The University of Eastern Finland has found an association between postmenopausal estrogen-based hormone therapy and a decreased risk of Alzheimer’s disease. Alzheimer’s is one of the most prevalent forms of dementia, especially among women, so these findings indicate that the female sex hormones—estrogen and progesterone—may be useful in preventing its onset and preserving cognitive ability in women.
This link was discovered using a variety of studies that followed approximately 230,000 Finnish women that were undergoing long-term postmenopausal estrogen-based hormone therapy over the course of 20 years. This long-term use of hormone replacement therapy was linked with better global cognition and episodic memory, as well as a lower risk of developing Alzheimer’s.

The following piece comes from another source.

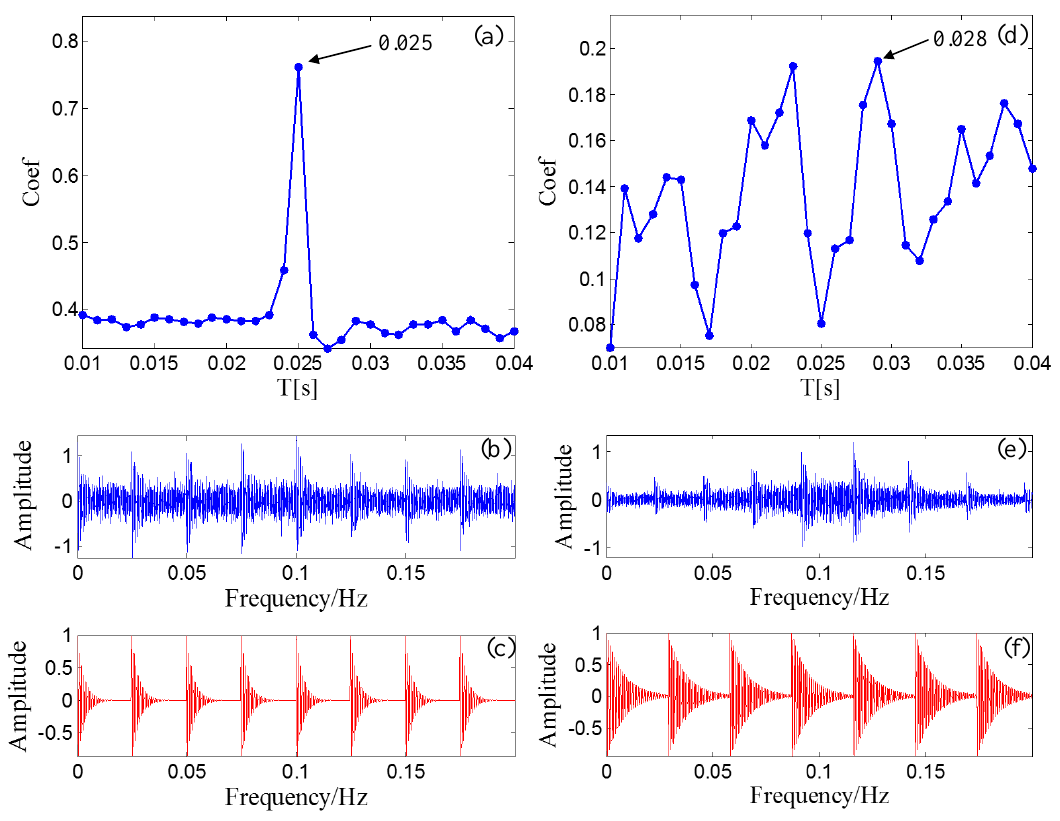
Figure 14. Results for simulated Doppler-shifted bearing signal using the transient model analysis method. ( a ) maximal correlation coefficients for different elements from set T after Doppler effect elimination; ( b ) wave form of the Doppler-free signal; ( c ) the optimal periodical transient model for the Doppler-free signal; ( d ) maximal correlation coefficients for different elements from set T before Doppler effect elimination; ( e ) wave form of the Doppler-shifted signal; ( f ) the optimal periodical transient model for the Doppler-shifted signal.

However, short-term use was found to have no significant impact on the risk of dementia, meaning the treatment’s protective effects were only seen if done consistently over a long period of time. Also, one cohort displayed an increased risk of dementia after starting hormone therapy later in the postmenopausal period, meaning timing is also an important factor.
Dr. Bushra Imtiaz, who presented the studies and their findings in her doctoral thesis, commented on the results: “In light of these findings, hormonal replacement therapy may have a beneficial effect on cognition if started early, around the time of menopause. The protective effect of hormonal therapy may depend on the health status of neurons at baseline and may be lost if therapy starts years after menopause.” She further commented on the potential importance of the timing of starting therapy, explaining, “The protective effect of hormone therapy may depend on its timing: it may have cognitive benefits if initiated at the time of menopause when neurons are still healthy and responsive.”
This research shows that long-term postmenopausal hormone therapy may be useful in preventing or slowing cognitive decline and the progression of dementia, so long as treatment begins at the right time.